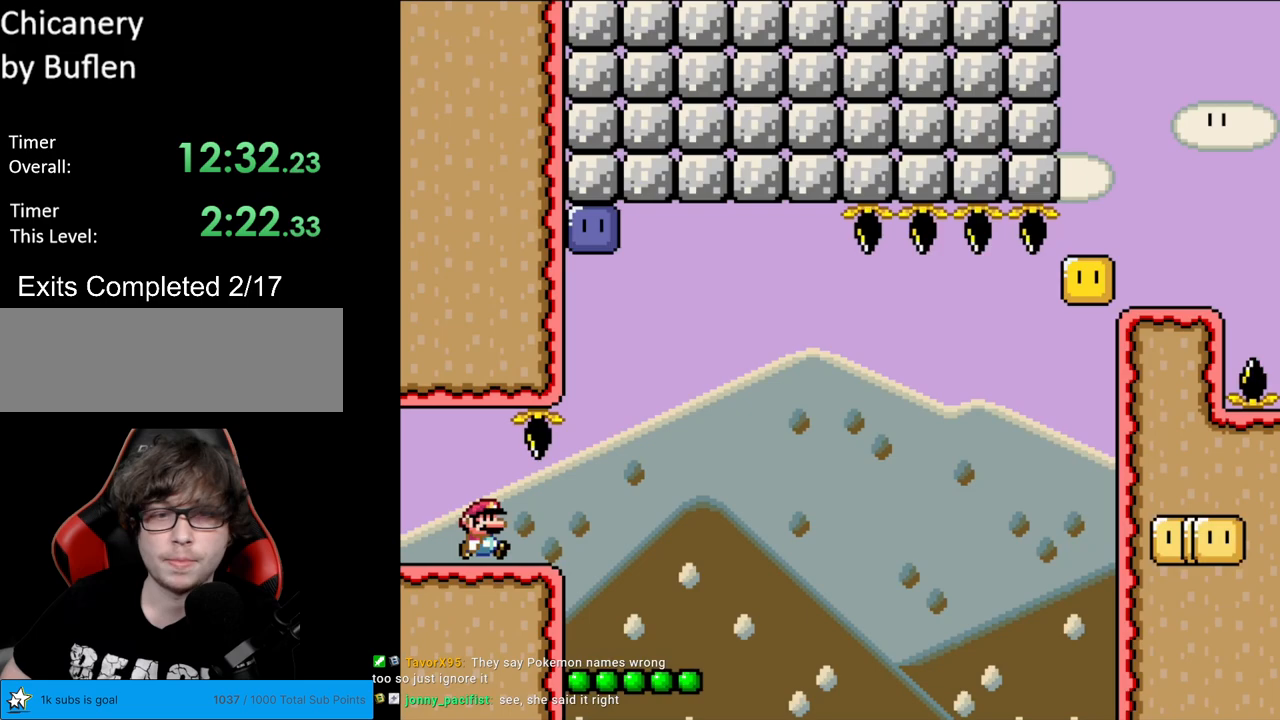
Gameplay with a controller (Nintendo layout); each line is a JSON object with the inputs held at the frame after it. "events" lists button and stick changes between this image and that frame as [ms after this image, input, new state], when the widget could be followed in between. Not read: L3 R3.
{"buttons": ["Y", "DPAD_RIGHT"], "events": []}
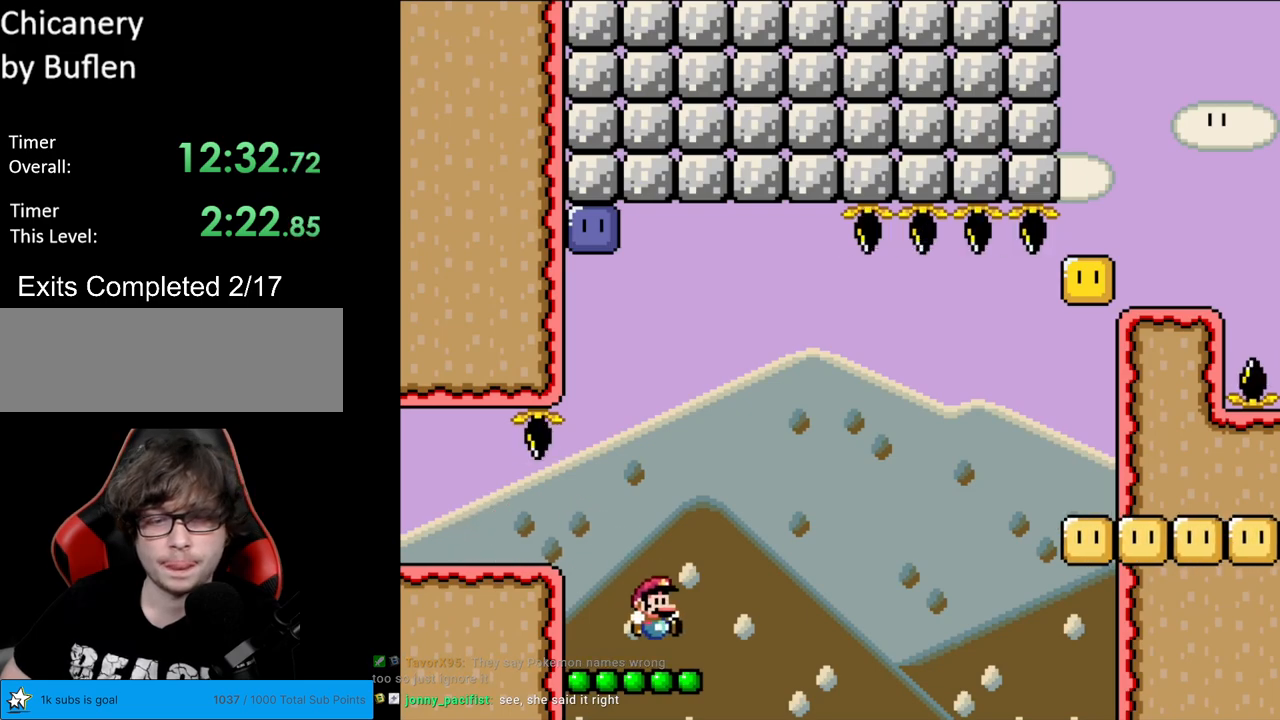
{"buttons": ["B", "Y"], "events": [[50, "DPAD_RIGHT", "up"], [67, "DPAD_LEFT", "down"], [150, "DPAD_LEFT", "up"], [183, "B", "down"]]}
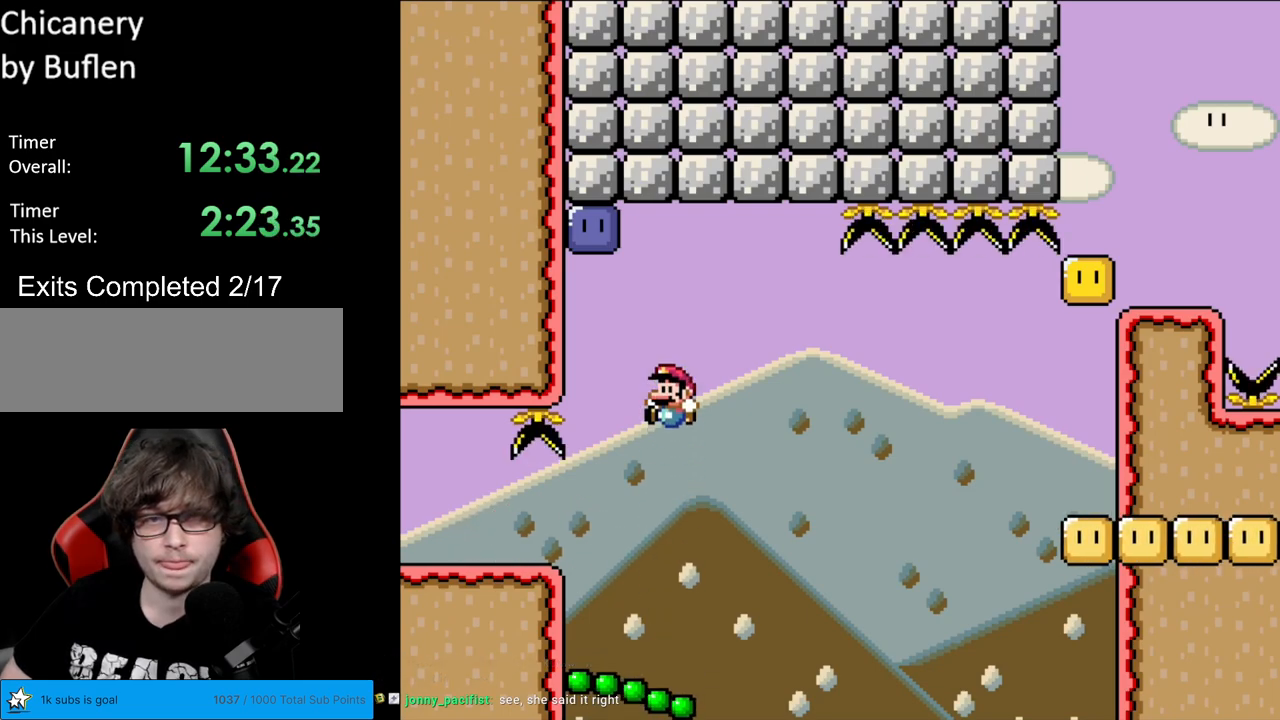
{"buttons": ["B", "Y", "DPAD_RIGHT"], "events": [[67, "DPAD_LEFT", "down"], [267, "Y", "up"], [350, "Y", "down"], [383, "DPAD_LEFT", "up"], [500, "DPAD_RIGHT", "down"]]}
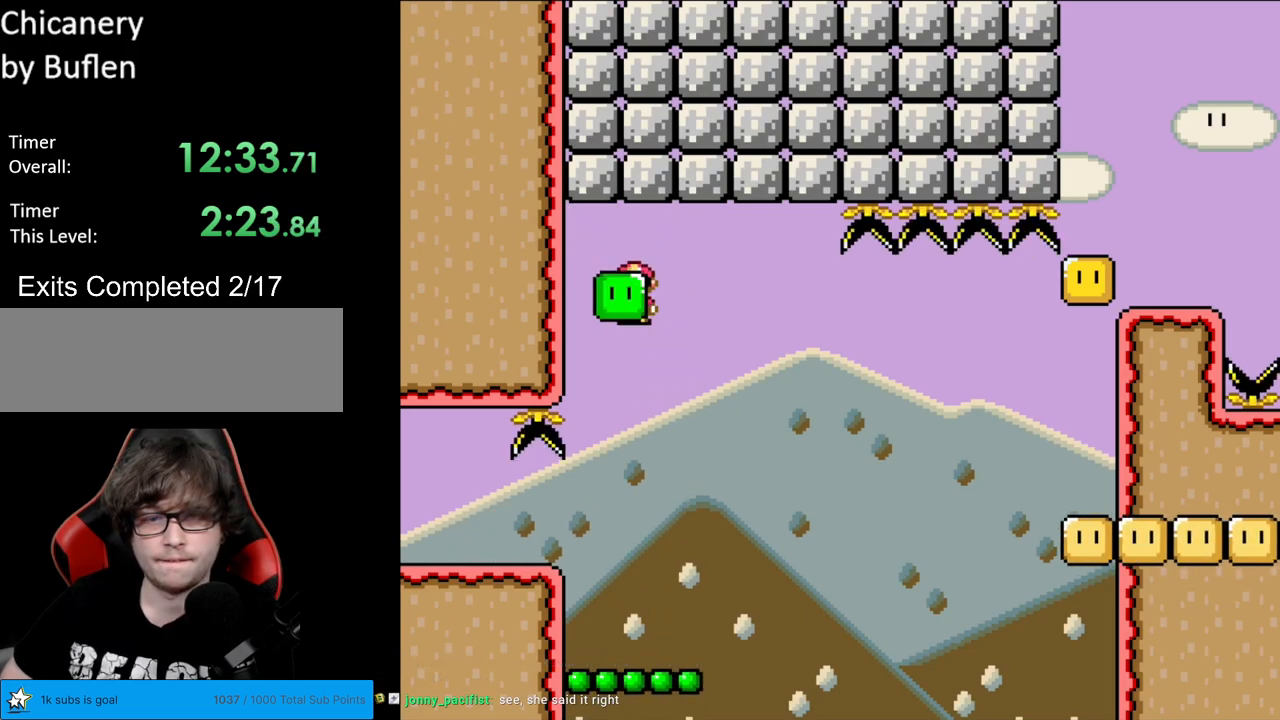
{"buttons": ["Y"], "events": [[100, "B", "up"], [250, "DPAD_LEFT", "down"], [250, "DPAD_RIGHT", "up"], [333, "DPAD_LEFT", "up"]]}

-*-*-

#### Work task
Leaving out only the pictures, retype every record exactly.

#### Result of the exercise
Gameplay with a controller (Nintendo layout); each line is a JSON object with the inputs held at the frame after it. "events" lists button and stick changes between this image and that frame as [ms after this image, input, new state], when the widget could be followed in between. Not read: L3 R3.
{"buttons": ["Y", "DPAD_RIGHT"], "events": []}
{"buttons": ["B", "Y"], "events": [[50, "DPAD_RIGHT", "up"], [67, "DPAD_LEFT", "down"], [150, "DPAD_LEFT", "up"], [183, "B", "down"]]}
{"buttons": ["B", "Y", "DPAD_RIGHT"], "events": [[67, "DPAD_LEFT", "down"], [267, "Y", "up"], [350, "Y", "down"], [383, "DPAD_LEFT", "up"], [500, "DPAD_RIGHT", "down"]]}
{"buttons": ["Y"], "events": [[100, "B", "up"], [250, "DPAD_LEFT", "down"], [250, "DPAD_RIGHT", "up"], [333, "DPAD_LEFT", "up"]]}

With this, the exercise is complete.